### DATA RECORDS
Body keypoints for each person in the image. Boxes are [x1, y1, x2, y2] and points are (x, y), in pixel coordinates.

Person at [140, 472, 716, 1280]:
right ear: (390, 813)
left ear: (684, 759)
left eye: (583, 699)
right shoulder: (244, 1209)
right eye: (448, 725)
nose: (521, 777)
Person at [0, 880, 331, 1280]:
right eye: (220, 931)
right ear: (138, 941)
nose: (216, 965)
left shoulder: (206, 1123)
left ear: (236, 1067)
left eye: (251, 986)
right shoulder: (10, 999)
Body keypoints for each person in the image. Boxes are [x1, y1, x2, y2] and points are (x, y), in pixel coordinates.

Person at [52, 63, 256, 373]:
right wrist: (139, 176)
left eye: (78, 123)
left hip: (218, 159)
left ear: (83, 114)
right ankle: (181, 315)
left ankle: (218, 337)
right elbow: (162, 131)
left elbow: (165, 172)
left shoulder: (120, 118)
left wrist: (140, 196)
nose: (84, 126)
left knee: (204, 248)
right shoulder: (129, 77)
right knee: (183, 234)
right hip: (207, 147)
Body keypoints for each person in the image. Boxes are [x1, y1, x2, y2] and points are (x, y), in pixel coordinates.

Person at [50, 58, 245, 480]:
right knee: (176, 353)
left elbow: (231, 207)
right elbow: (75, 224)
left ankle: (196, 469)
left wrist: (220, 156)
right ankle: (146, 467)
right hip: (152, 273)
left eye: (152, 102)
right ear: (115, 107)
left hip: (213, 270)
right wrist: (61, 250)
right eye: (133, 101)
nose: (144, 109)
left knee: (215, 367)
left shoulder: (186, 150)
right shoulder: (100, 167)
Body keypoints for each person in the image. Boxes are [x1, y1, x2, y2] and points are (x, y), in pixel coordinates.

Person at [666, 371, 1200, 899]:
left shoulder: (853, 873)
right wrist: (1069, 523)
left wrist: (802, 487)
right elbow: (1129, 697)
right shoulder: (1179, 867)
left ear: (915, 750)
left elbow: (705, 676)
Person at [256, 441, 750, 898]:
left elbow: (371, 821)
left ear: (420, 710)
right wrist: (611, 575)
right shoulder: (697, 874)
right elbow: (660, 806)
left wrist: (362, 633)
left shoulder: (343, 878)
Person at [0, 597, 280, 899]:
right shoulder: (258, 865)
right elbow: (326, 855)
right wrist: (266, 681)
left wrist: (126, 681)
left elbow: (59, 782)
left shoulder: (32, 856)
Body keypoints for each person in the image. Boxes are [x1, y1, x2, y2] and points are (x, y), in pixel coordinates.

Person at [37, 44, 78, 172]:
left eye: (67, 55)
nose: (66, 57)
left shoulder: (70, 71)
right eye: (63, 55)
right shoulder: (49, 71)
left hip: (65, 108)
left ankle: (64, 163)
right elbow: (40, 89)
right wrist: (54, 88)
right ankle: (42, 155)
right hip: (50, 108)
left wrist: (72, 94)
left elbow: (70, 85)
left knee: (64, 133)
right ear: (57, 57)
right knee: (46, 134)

---

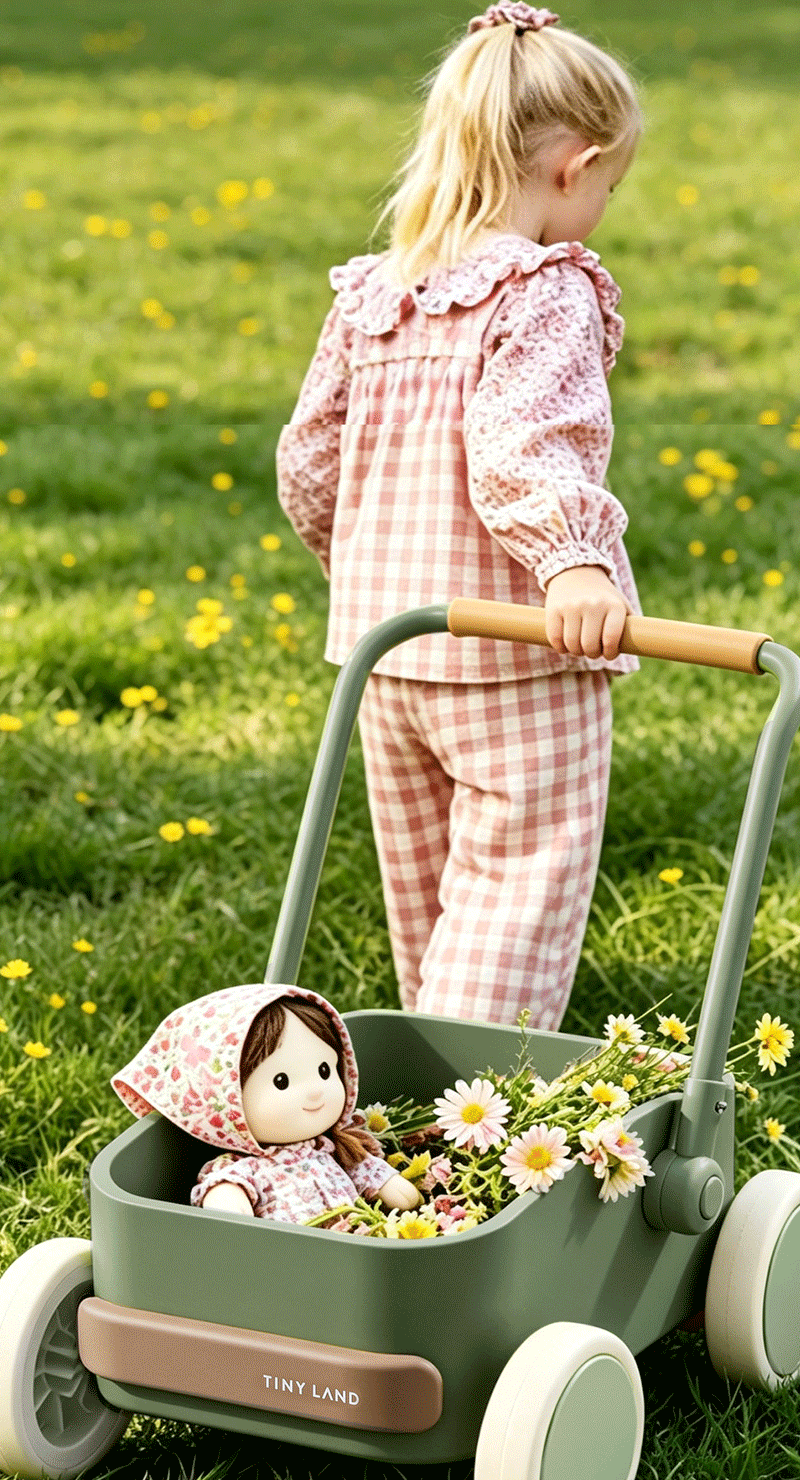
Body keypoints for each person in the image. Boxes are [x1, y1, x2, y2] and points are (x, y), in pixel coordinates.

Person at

---

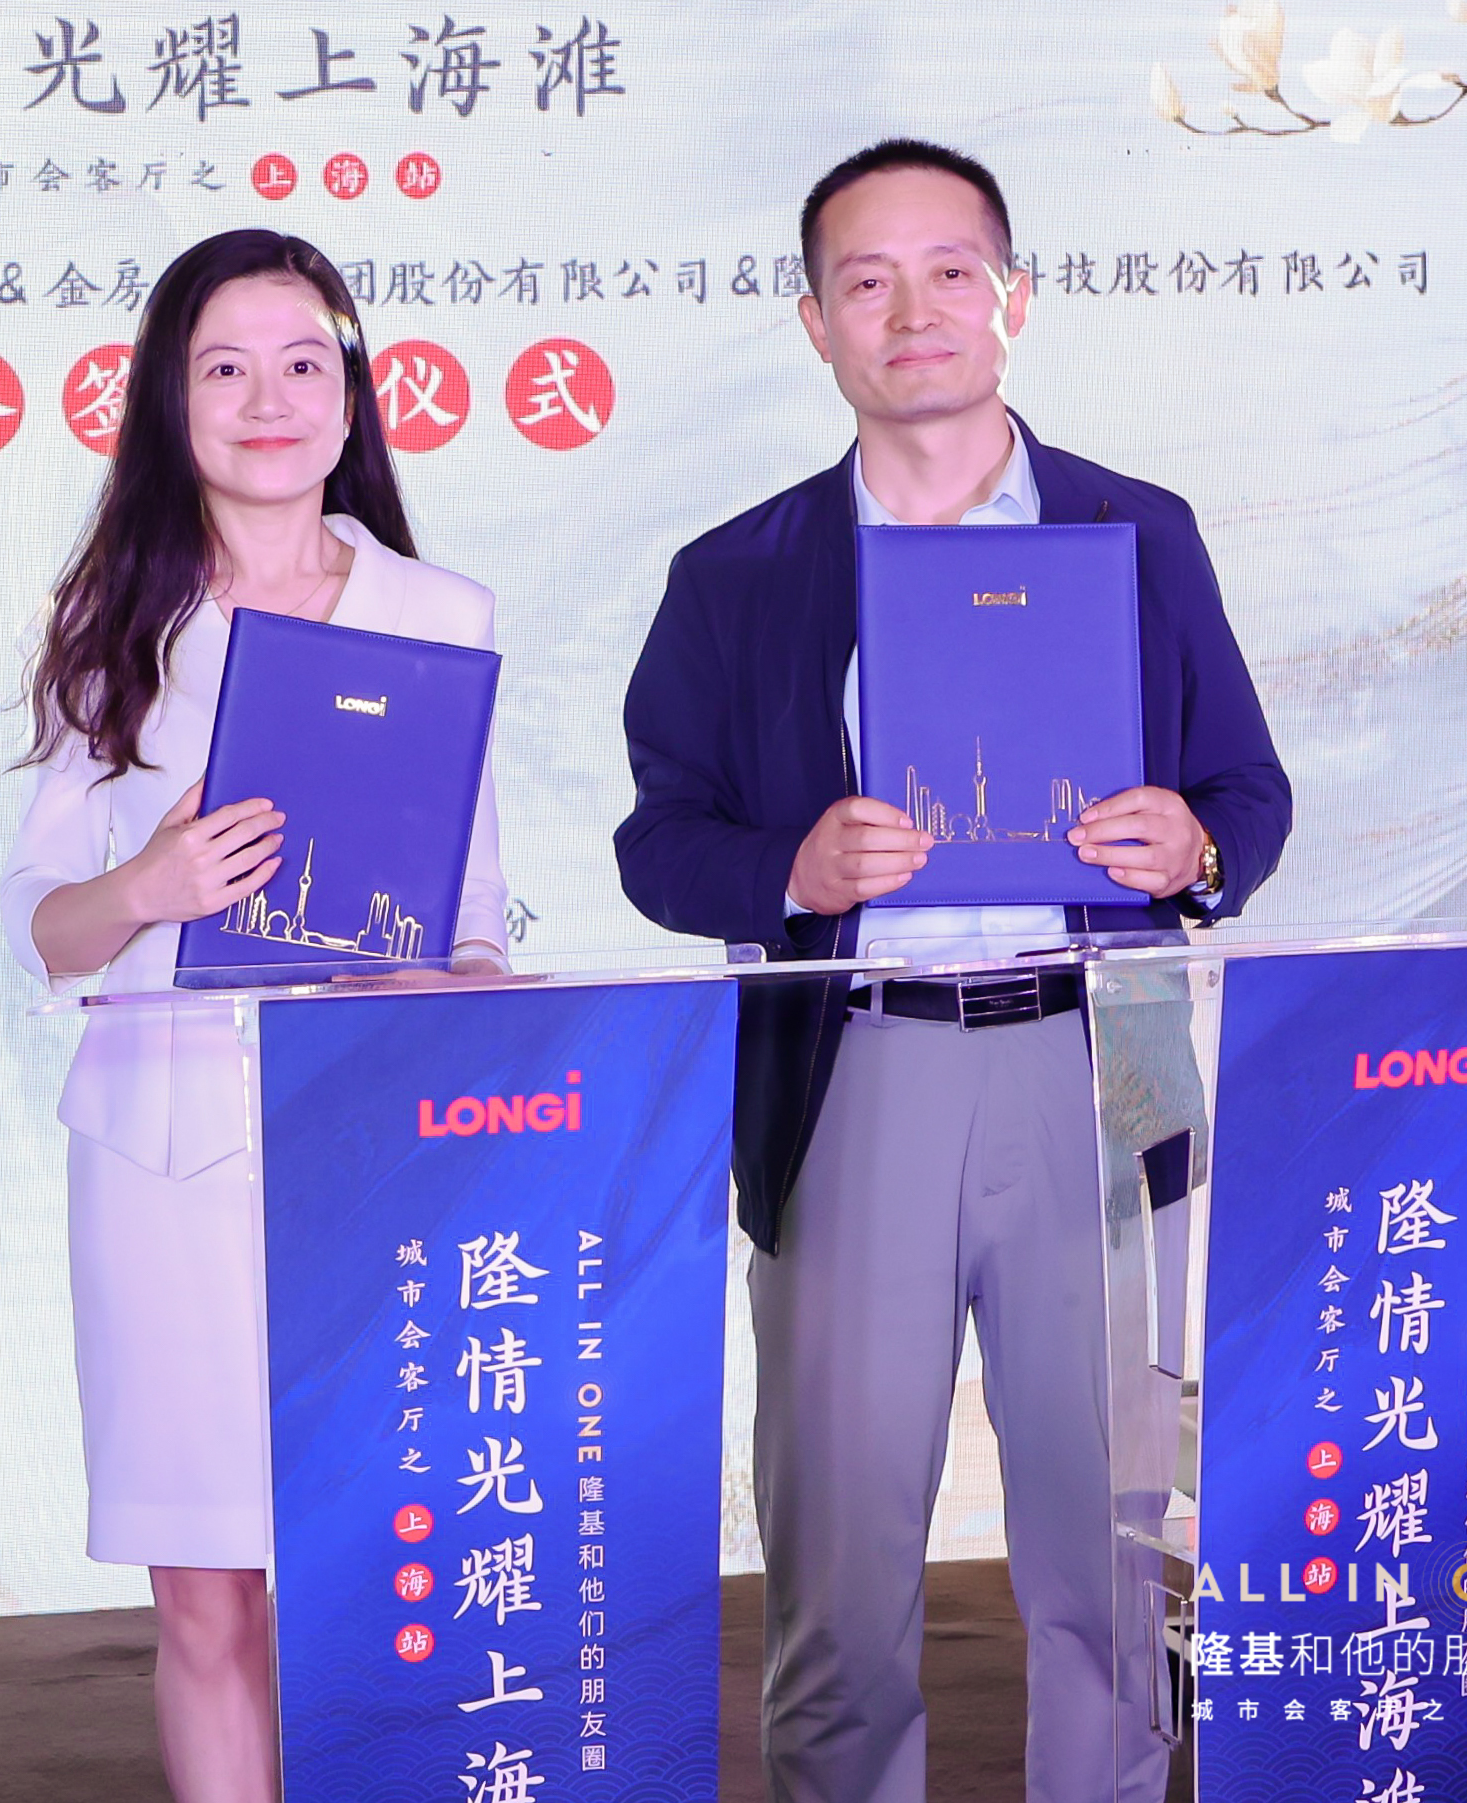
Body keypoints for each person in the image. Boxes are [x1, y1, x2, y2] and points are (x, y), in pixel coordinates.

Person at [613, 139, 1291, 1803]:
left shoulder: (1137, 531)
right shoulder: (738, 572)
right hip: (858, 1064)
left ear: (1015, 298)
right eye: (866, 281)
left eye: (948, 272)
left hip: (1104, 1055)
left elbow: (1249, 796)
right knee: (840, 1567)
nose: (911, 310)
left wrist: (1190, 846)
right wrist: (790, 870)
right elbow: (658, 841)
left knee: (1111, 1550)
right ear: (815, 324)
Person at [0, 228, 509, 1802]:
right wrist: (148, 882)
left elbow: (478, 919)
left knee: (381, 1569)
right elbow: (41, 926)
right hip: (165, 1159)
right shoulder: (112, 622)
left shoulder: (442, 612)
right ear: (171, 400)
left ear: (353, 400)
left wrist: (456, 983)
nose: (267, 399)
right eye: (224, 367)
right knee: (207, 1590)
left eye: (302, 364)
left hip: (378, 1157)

### ASSIGNMENT
Start with the line above that contains "left ankle: (64, 163)" and end with the line that contains "right knee: (46, 134)". Write out those lines exactly, and only those.

### ANSWER
left ankle: (64, 163)
right elbow: (40, 89)
right wrist: (54, 88)
right ankle: (42, 155)
right hip: (50, 108)
left wrist: (72, 94)
left elbow: (70, 85)
left knee: (64, 133)
right ear: (57, 57)
right knee: (46, 134)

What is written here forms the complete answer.